Takata air bag recall could surpass 60 million as NHTSA finds more problems
by Tom Krisher and Joan Lowy, The Associated Press
The expansion is likely to include about 35 million additional front air bag inflators on U.S. roads—this is already the biggest auto recall in U.S. history
DETROIT—U.S. auto safety regulators are in talks with Takata Corp. to add tens of millions of air bag inflators to what already is the biggest auto recall in American history, three people briefed on the matter said.
The government’s National Highway Traffic Safety Administration wants the Japanese company to agree to a recall that could more than double the 28.8 million Takata inflators that already must be replaced, according to the people who requested anonymity because talks are still ongoing. An announcement could come as soon as April 4.
Unlike most air bag makers, Takata’s inflators use the chemical ammonium nitrate to fill air bags in a crash. But they can explode with too much force, blowing apart a metal canister and spewing shrapnel into drivers and passengers. At least 11 people have died worldwide and over 100 have been hurt by the inflators. The latest death was a 17-year-old Texas girl who got into a relatively minor crash while driving her family’s 2002 Honda Civic.
Neither the government nor Takata would say if more recalls are coming, but under an agreement reached with the company last year, it must prove that the inflators are safe or begin recalling them in 2018.

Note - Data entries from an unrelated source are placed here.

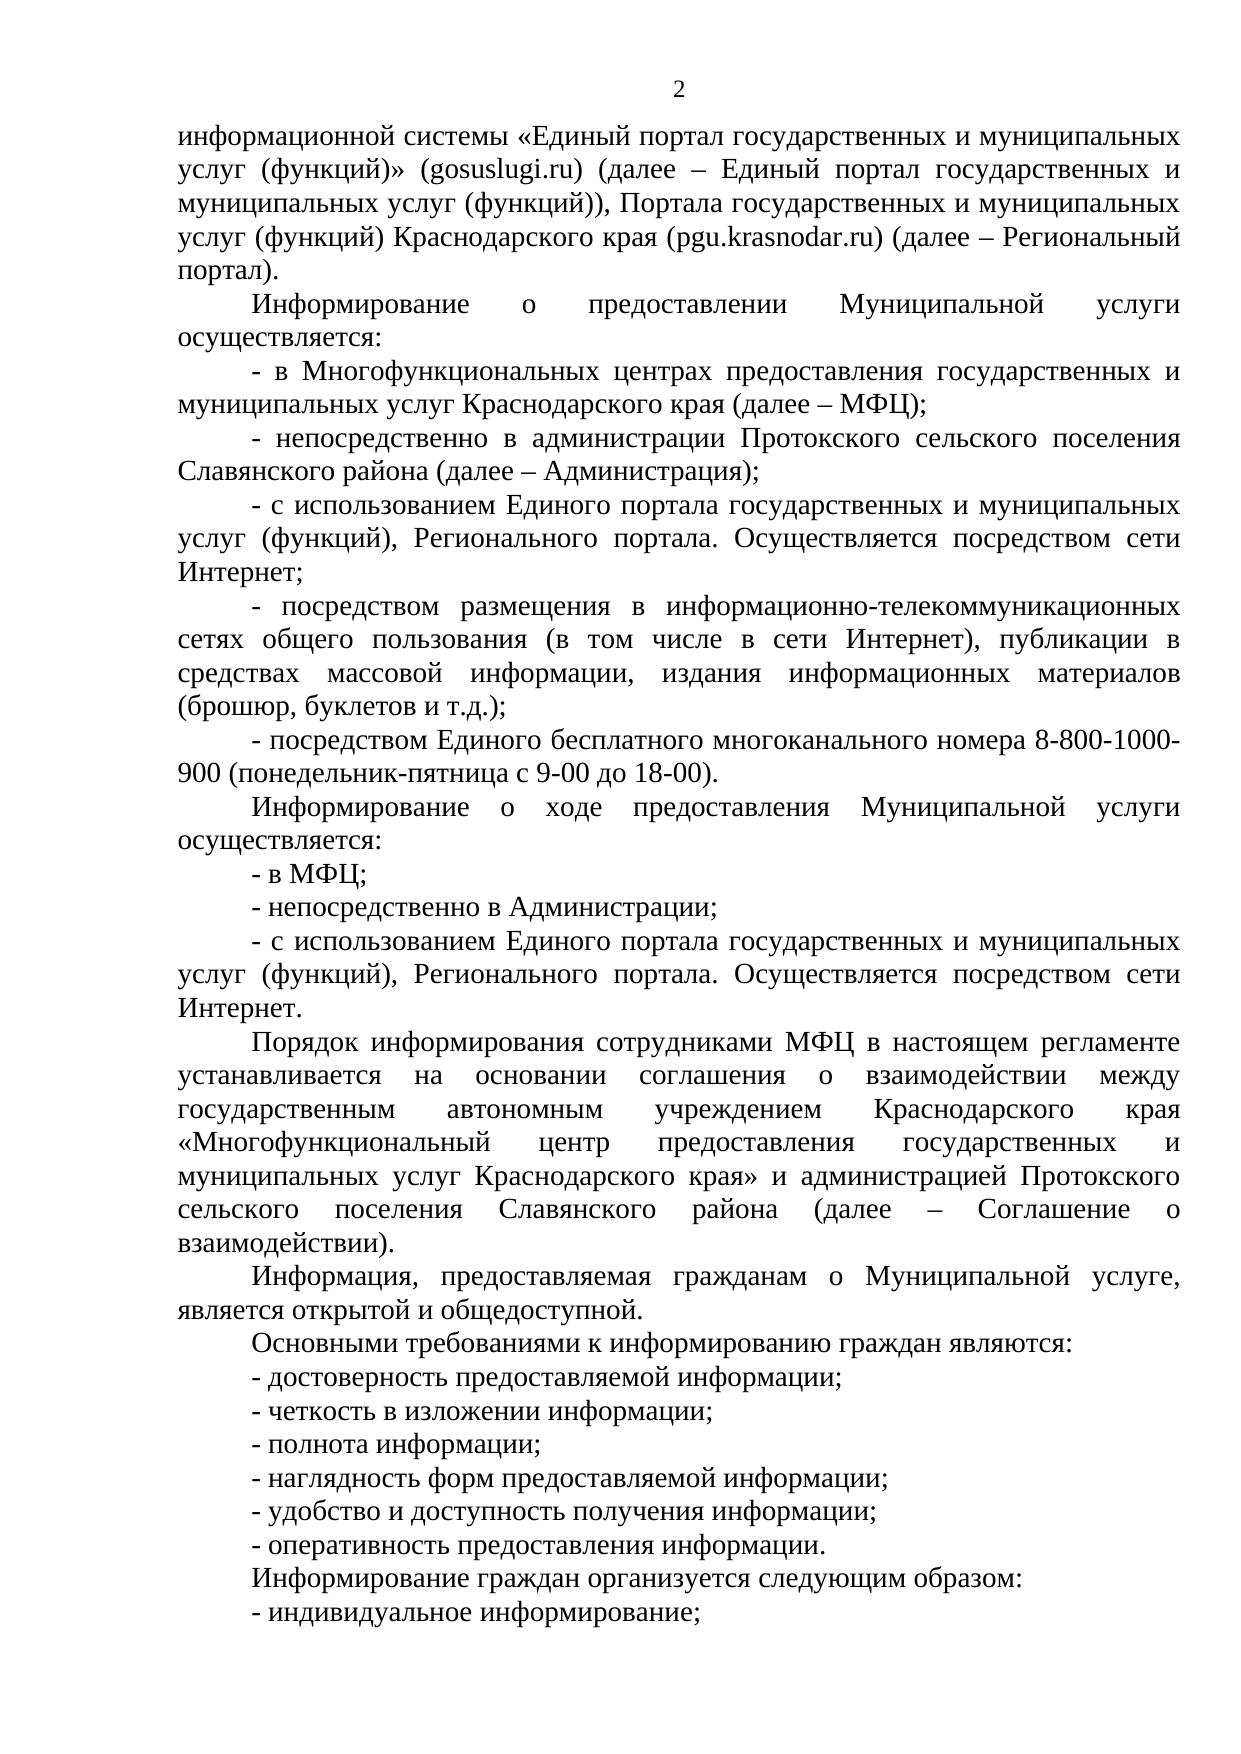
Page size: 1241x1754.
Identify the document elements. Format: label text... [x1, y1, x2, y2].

text Информирование о предоставлении Муниципальной услуги осуществляется: [177, 286, 1181, 353]
text - непосредственно в администрации Протокского сельского поселения Славянского района (далее – Администрация); [177, 420, 1181, 487]
text - наглядность форм предоставляемой информации; [177, 1460, 1181, 1493]
text Информация, предоставляемая гражданам о Муниципальной услуге, является открытой и общедоступной. [177, 1258, 1181, 1326]
text - удобство и доступность получения информации; [177, 1493, 1181, 1527]
text - посредством размещения в информационно-телекоммуникационных сетях общего пользования (в том числе в сети Интернет), публикации в средствах массовой информации, издания информационных материалов (брошюр, буклетов и т.д.); [177, 588, 1181, 722]
text - посредством Единого бесплатного многоканального номера 8-800-1000-900 (понедельник-пятница с 9-00 до 18-00). [177, 722, 1181, 789]
text - четкость в изложении информации; [177, 1393, 1181, 1426]
text - полнота информации; [177, 1426, 1181, 1460]
text Информирование о ходе предоставления Муниципальной услуги осуществляется: [177, 789, 1181, 856]
text - с использованием Единого портала государственных и муниципальных услуг (функций), Регионального портала. Осуществляется посредством сети Интернет. [177, 923, 1181, 1024]
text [177, 118, 1181, 286]
text - непосредственно в Администрации; [177, 889, 1181, 923]
text Порядок информирования сотрудниками МФЦ в настоящем регламенте устанавливается на основании соглашения о взаимодействии между государственным автономным учреждением Краснодарского края «Многофункциональный центр предоставления государственных и муниципальных услуг Краснодарского края» и администрацией Протокского сельского поселения Славянского района (далее – Соглашение о взаимодействии). [177, 1024, 1181, 1258]
text - с использованием Единого портала государственных и муниципальных услуг (функций), Регионального портала. Осуществляется посредством сети Интернет; [177, 487, 1181, 588]
text - в МФЦ; [177, 856, 1181, 889]
text - достоверность предоставляемой информации; [177, 1359, 1181, 1393]
text - индивидуальное информирование; [177, 1594, 1181, 1627]
text - в Многофункциональных центрах предоставления государственных и муниципальных услуг Краснодарского края (далее – МФЦ); [177, 353, 1181, 420]
text Основными требованиями к информированию граждан являются: [177, 1326, 1181, 1359]
text - оперативность предоставления информации. [177, 1527, 1181, 1560]
text Информирование граждан организуется следующим образом: [177, 1560, 1181, 1594]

The government wants Takata to recall air bag inflators that don’t have a drying agent called a dessicant, but the size of the recall expansion is unclear, the people said. The expansion is likely to include about 35 million front air bag inflators on U.S. roads without the drying agent.
But that still wouldn’t be a total recall of Takata air bags. NHTSA has said there are a total of 85 million unrecalled Takata inflators in U.S. vehicles, some with and without the drying agent.

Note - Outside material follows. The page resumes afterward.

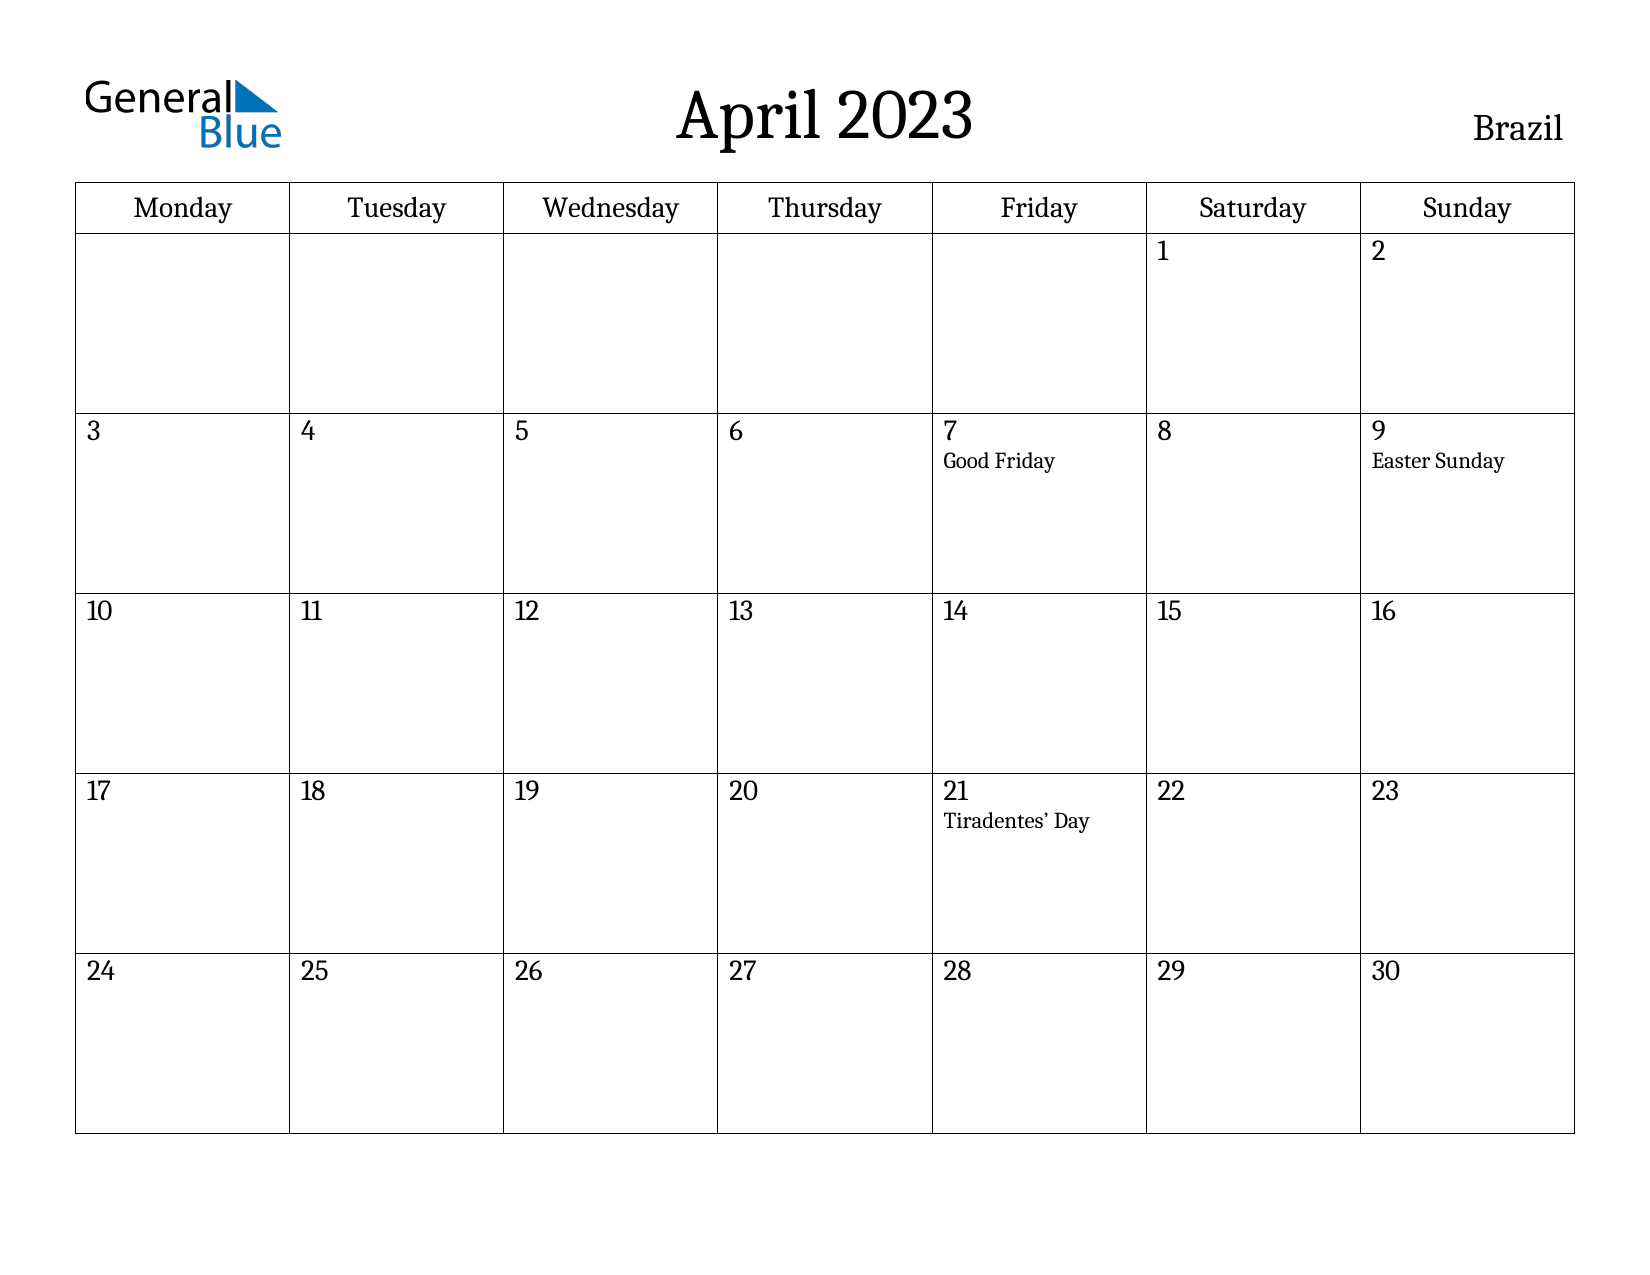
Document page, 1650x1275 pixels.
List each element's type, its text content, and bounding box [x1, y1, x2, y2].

Such an expansion would cost Takata billions on top of what it already has spent replacing inflators, raising concerns about the company’s financial health.

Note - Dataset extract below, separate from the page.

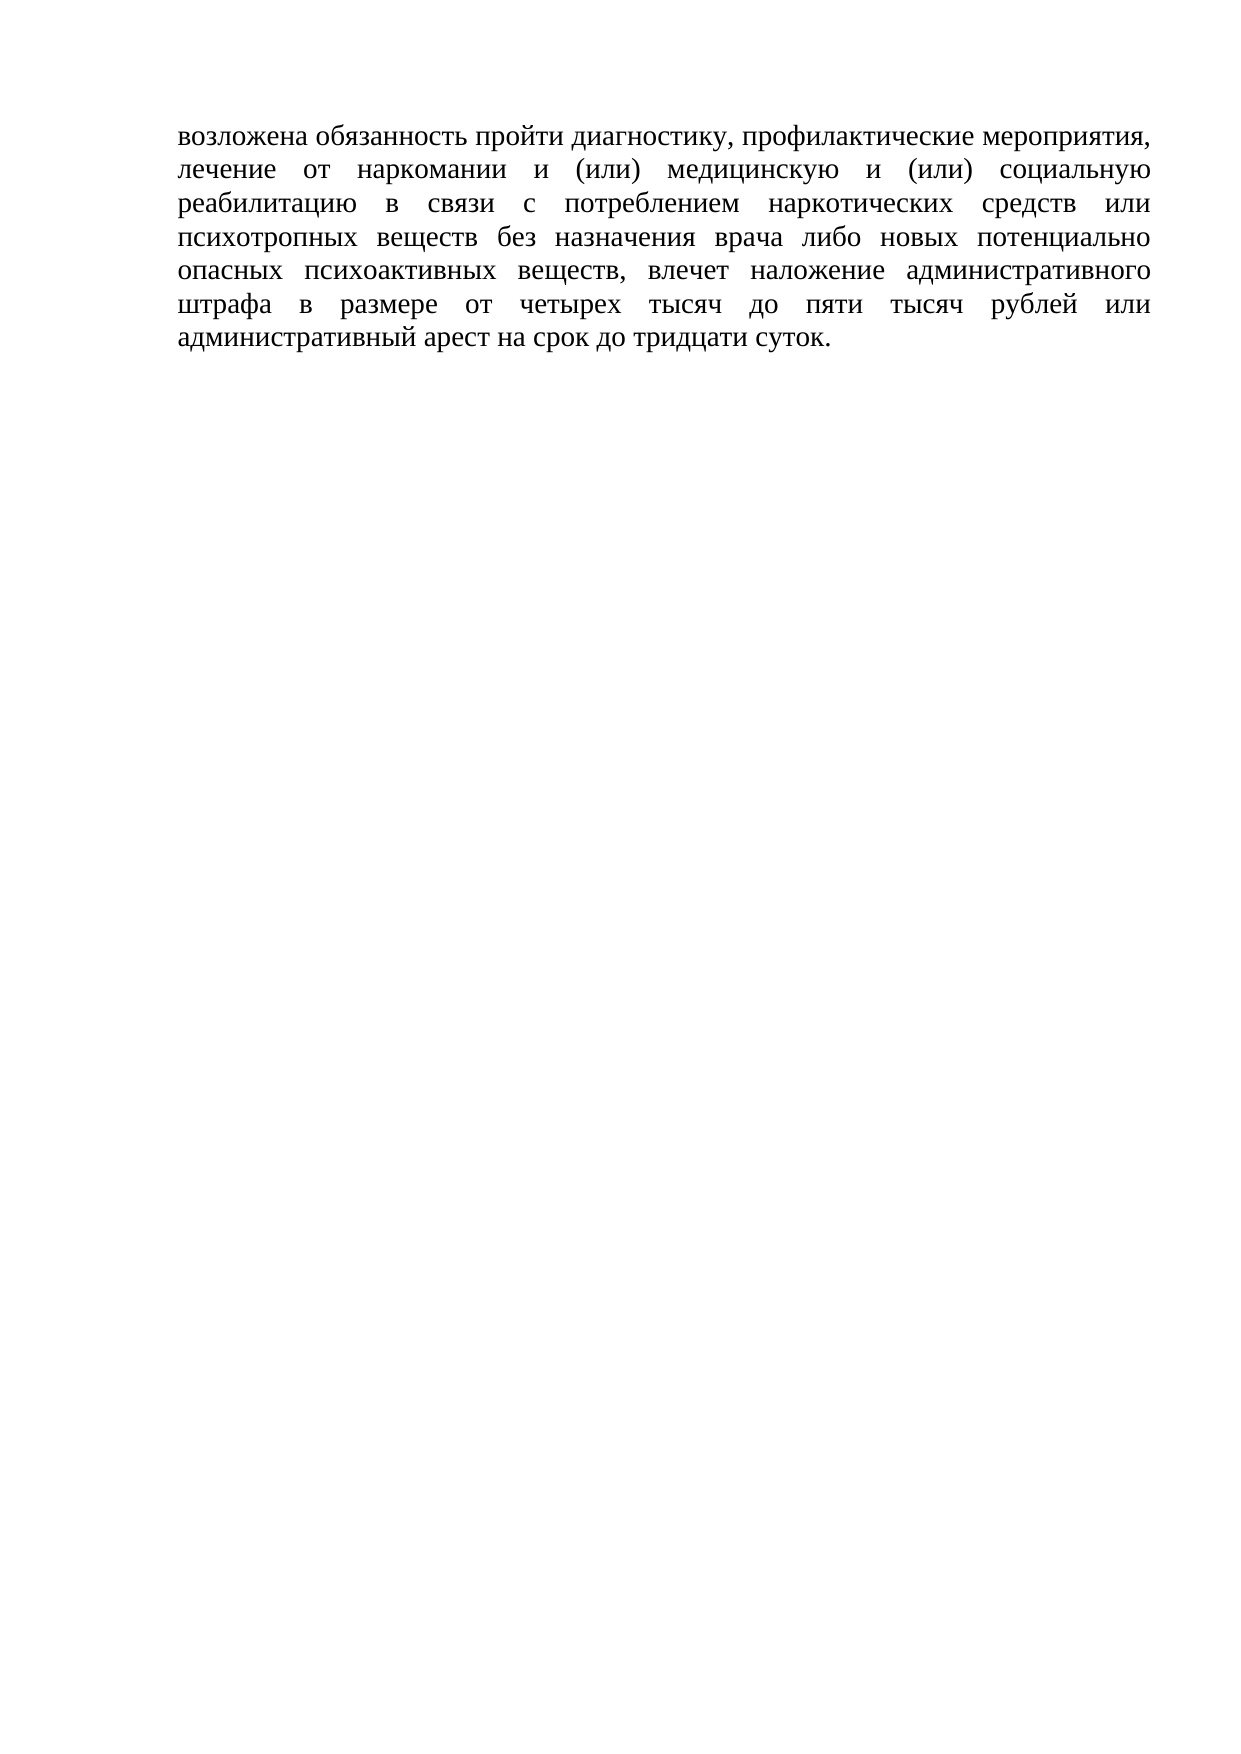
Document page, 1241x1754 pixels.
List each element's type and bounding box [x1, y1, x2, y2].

text [177, 118, 1152, 353]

Takata did say in a statement that it is working with NHTSA and automakers “to develop long-term, orderly solutions to these important safety issues.”
NHTSA said it has reviewed the findings of three separate investigations into the inflators and “will take all appropriate actions to make sure air bags in Americans’ vehicles are safe.”
The problem has been linked to older cars with long-term exposure to high humidity. That’s why replacement parts are being targeted to areas such as the U.S. Gulf Coast, although many of the cars have been recalled nationwide. No one knows for certain how long it takes for the ammonium nitrate to deteriorate or whether inflators in older cars in cooler, less-humid states might explode in the future. That makes the safety of Takata inflators _ which are in driver, passenger and side air bags _ a potentially deadly unknown.
NHTSA has said that no inflators that contain the dessicant have ruptured, either in tests or on the road, except for two side air bag ruptures in testing that were blamed on a separate manufacturing defect. The agency based its estimate on data provided by Takata and the 14 car and truck makers that have Takata inflators in their vehicles.
Takata has agreed not to sign any more contracts to sell ammonium nitrate inflators and phase it out of manufacturing by the end of 2018.
Earlier this year, scientists hired by 10 automakers blamed the trouble on a combination of volatile ammonium nitrate, heat and humidity, and inflator containers that may let moisture seep in.